I’m sorry but how am I supposed to live this down? He said I was the worst friend he ever had. EVER. HAD.
Most of the bad things I’ve done weren’t intentional, and I had really hoped things I’d heard about him being sweet on me were real. Even if I find myself a monstrosity. I wanted them to be my family and in a sense they were. I need to sleep.
My best friend told me if she died life sucks anyway. I tried to tell her things will get better, but I don’t even believe it anymore. Life is bleak and you die alone.
The good news is my friend needs me to a degree, because she was really upset when I didn’t see a text when she needed moral support. The bad news is everyone I loved in this online friend group I had hates each other and I saw those people as my family. I feel completely alone.
It was 10 years ago today that my mother died. I only had one purpose in life and that was being her daughter. That morning I lost the only person who actually needed me. From that day on, I switched to survival mode. Ten years without a family and the knowledge that I only exist to take up space. It is what it is.
Everyone leaves or dies, or both. This year, the cousin who let me know I was disowned after Mom’s death, died. He lived to be almost 80. Did his conscience ever get to him? I’ll never know because I’m too much of a coward to contact his sister. I don’t want to be rejected again.
Also, this year, the last person who loved me unconditionally, died. Died in an accident with a drunk driver. I feel so guilty.
I can’t believe I’ve made it 10 years and am relatively independent. My life may have little meaning, but I’m still alive. I keep expecting worse things to happen, but I’ve always felt I was on the precipice of fate. One step forward and I could plummet.
Will I catch covid and die in a similar way to my mother? Will I step in front of a bus or will I just collapse one backday? Would anyone notice or care?
My friend is mad again because I didn’t notice a text. I sometimes wonder if she would miss me if I died or if she’d just find someone else. One thing I’ve learned is never to expect the same amount of compassion you give, and in one way or another, everyone leaves in the end.
The holy rollers at my primary school used to say that God strikes down useless people ( more or less) and that God only gives a few chances. It must not be true because I’m still breathing, useless or not. My mediocrity and lack of intelligence or beauty notwithstanding.
I took a nap and woke up disoriented. I asked myself where my mother was, where my friend was. I returned to reality. You’re safe. It’s ten years later.
My mother is dead. It’s not ten years ago. You’re not helpless and desperate anymore. Everyone’s dead or living far away.
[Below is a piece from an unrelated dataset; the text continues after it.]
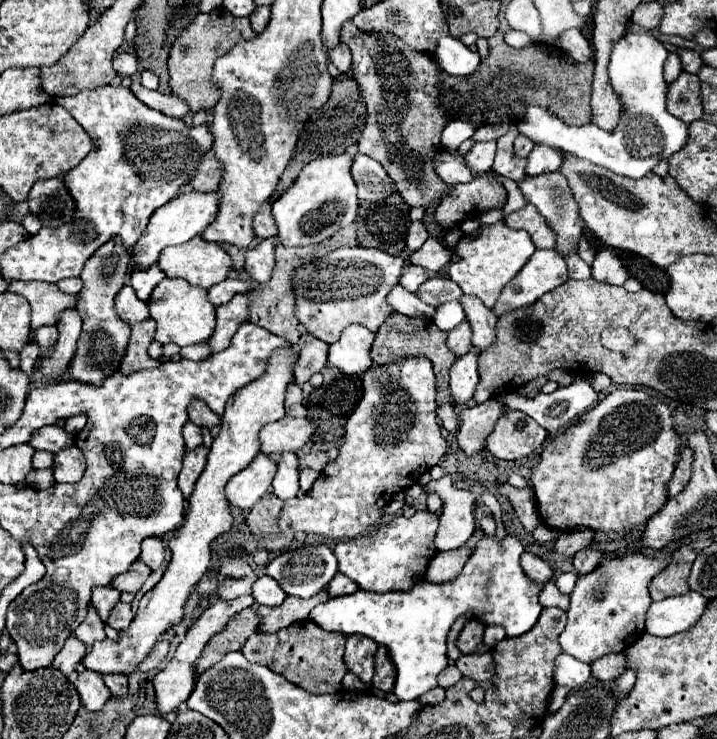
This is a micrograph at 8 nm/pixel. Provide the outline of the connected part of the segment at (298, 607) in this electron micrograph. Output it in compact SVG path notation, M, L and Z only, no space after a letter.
M326 588L316 594L314 598L308 598L308 600L300 600L300 598L292 598L288 596L278 608L268 608L268 606L258 606L258 616L260 616L260 624L258 624L258 632L278 632L298 620L306 620L310 610L320 604L320 602L326 602L328 600L328 594L326 594Z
I’m starting to wonder if the bites, rash, whatever is covid, kidney failure, fungal infection, cancer, MRSA, or staph. I doubt it’s cancer, MRSA or staph, but who knows. Isn’t MRSA more of a hospital disease? I think it might be fungal or an allergic reaction. Benadryl helps, but so does lotramin.
Everything is going straight to hell anyway. I feel like I’m about to be taken in front of a firing squad, shot, and no one will bury my carrion eaten body. I can’t stop the feeling of impending doom and being completely abandoned. Everything and everyone will die or go away. It’s inevitable. One moment everything is OK and then some Saudis knock your tower down, or a disease creeps up on you, or you say or do something unforgivable. But that’s just me. How are you?